— WHAT THE TASK ASKS —
Keep only the lines of the data below that contain "Centrum", and copy them.

— ENTRIES PROVIDED —
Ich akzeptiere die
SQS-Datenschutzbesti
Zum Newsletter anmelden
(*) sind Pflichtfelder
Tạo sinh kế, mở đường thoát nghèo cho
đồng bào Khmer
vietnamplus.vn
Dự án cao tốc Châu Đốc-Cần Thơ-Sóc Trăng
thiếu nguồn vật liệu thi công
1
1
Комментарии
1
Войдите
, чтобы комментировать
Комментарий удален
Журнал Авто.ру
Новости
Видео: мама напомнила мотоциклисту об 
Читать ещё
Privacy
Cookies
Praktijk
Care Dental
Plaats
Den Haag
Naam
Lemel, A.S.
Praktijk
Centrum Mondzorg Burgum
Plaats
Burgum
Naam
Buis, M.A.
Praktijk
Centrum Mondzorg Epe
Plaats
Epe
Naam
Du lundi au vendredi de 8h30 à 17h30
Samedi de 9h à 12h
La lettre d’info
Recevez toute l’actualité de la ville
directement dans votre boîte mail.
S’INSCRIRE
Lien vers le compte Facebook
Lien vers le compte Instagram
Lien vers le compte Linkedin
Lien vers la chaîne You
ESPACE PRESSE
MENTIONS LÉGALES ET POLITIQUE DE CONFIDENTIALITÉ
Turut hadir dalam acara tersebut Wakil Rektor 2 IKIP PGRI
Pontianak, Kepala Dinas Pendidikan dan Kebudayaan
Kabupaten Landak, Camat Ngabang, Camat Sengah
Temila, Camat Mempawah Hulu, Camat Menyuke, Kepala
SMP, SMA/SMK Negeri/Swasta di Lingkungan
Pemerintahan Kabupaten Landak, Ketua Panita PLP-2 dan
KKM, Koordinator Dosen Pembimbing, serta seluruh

— SOLUTION TO THIS EXERCISE —
Centrum Mondzorg Burgum
Centrum Mondzorg Epe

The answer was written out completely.